WHAT IS EXPECTED: Copy the passage of the comment thread about BP that starts at "3. Who cares?" and ends at "to do that.".

EXTRACT PROVIDED:
********************
2. How would the US have bankrupted BP, given their absence of control over BP's non-US assets?

Congressional action and (somewhat related) mass torts depending how how much Congress fiddles with the laws, and also depends on what part of BP's assets exactly were under US jurisdiction in one way or another.

3. How many local people were bankrupted, do you think, as a consequence of BP's greed and negligence?

Well they jolly well aren't getting compensated if BP goes under, are they?

ejh

Shorter Myles:

1. Waffle.

2. Waffle.

3. Who cares?

Myles

You also seem a bit hazy on Obama's powers vis-a-vis the American legal system. If, say, a Louisiana court had ruled that all BP's assets in LA were forfeit as damages, what do you think Obama could have done about it?

The Louisiana court is not, under then-existing laws, empowered to do such a thing, but Congress changed the laws immediately after the disaster, and the laws could have been changed in a way as to make such a seizure possible (and given the American court system, it was bound to happen somewhere). Cameron's job was to make American political actors (the biggest of which include Obama) understand that such a course would be inadvisable.

Myles

safe to say Obama wouldn't have wanted to do that.

Ah, but you are falling into the trap of the British mindset ("surely Americans wouldn't want to hurt themselves") about the American system again. Americans don't care as much; entire companies have been bankrupted by torts. They do have more room to assert the relevant legal and political principles than Britain does, and they assert them quite well. In the American mind, a company like BP going bust because of mistakes is just a part of life. Not to say I don't admire the mindset (I do), but it's simply much more viable given the size of the U.S. economy and investor base than in the British context.

After all, many Americans thought Detroit should have been fully liquidated. Imagine the comparable British response.

Chris Williams

Memo to self - DC's job includes the task of asking foreign governments to bullet-proof UK assets. Myles - you ever heard of the China River Judgement (China Navigation Company 1930)? This is the kind of shit that never happened even when the UK was a superpower.

Myles

Myles - you ever heard of the China River Judgement (China Navigation Company 1930)?

I tried googling it and can't find anything. Link?

Cian

For fuck's sake. The Obama administration has bent over backwards to protect BP. They've lied for them, muzzled experts, done their best to cap damages, limit the political damage, done their best to limit access from activists/locals/journalists to the damage.

chris williams

CHINA NAVIGATION COMPANY, LIMITED v. ATTORNEY-GENERAL. [1930. C. 2497.]

There is no legal duty on the Crown to afford by its military forces protection to British subjects in foreign parts. If, in the exercise of its discretion, the Crown decides to afford such protection, it may lawfully stipulate that it will do so only on the condition that the cost shall be borne by those asking for it.

Myles

There is no legal duty on the Crown to afford by its military forces protection to British subjects in foreign parts.
********************
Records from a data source
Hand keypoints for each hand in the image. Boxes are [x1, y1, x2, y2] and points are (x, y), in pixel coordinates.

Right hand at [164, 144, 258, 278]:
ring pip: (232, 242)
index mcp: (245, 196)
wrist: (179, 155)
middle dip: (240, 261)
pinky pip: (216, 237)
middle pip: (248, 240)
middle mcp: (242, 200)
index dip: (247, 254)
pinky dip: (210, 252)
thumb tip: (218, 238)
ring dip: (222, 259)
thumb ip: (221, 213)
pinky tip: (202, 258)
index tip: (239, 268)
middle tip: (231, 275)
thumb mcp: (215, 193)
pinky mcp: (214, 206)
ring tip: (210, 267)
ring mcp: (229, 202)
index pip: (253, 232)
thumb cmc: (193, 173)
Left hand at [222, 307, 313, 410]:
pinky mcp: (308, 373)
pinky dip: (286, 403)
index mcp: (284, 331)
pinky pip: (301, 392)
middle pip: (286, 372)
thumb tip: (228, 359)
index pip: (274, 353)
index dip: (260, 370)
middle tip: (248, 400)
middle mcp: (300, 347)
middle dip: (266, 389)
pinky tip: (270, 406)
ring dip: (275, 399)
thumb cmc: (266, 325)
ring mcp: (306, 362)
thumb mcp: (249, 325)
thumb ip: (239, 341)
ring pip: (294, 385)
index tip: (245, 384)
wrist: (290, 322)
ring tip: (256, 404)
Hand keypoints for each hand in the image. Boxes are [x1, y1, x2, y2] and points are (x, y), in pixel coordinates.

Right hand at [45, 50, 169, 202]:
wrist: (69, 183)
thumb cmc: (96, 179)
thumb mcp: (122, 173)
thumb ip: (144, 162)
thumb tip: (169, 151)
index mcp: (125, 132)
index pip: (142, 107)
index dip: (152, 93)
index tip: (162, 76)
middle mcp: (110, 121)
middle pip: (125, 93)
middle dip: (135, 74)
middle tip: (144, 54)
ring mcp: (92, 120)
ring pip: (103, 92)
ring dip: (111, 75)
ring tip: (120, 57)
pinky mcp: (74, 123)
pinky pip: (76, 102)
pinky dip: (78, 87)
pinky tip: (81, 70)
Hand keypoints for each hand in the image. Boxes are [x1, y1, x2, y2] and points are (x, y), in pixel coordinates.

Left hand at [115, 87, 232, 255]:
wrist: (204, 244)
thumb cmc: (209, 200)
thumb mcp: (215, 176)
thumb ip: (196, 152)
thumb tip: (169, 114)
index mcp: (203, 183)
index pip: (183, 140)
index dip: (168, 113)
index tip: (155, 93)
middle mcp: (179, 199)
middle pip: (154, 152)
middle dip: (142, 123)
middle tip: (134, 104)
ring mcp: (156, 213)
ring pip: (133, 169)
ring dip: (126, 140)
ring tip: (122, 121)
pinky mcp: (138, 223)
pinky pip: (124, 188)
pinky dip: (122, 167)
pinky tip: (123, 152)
********************
ANSWER TO THE PROBLEM:
3. Who cares?

Myles

You also seem a bit hazy on Obama's powers vis-a-vis the American legal system. If, say, a Louisiana court had ruled that all BP's assets in LA were forfeit as damages, what do you think Obama could have done about it?

The Louisiana court is not, under then-existing laws, empowered to do such a thing, but Congress changed the laws immediately after the disaster, and the laws could have been changed in a way as to make such a seizure possible (and given the American court system, it was bound to happen somewhere). Cameron's job was to make American political actors (the biggest of which include Obama) understand that such a course would be inadvisable.

Myles

safe to say Obama wouldn't have wanted to do that.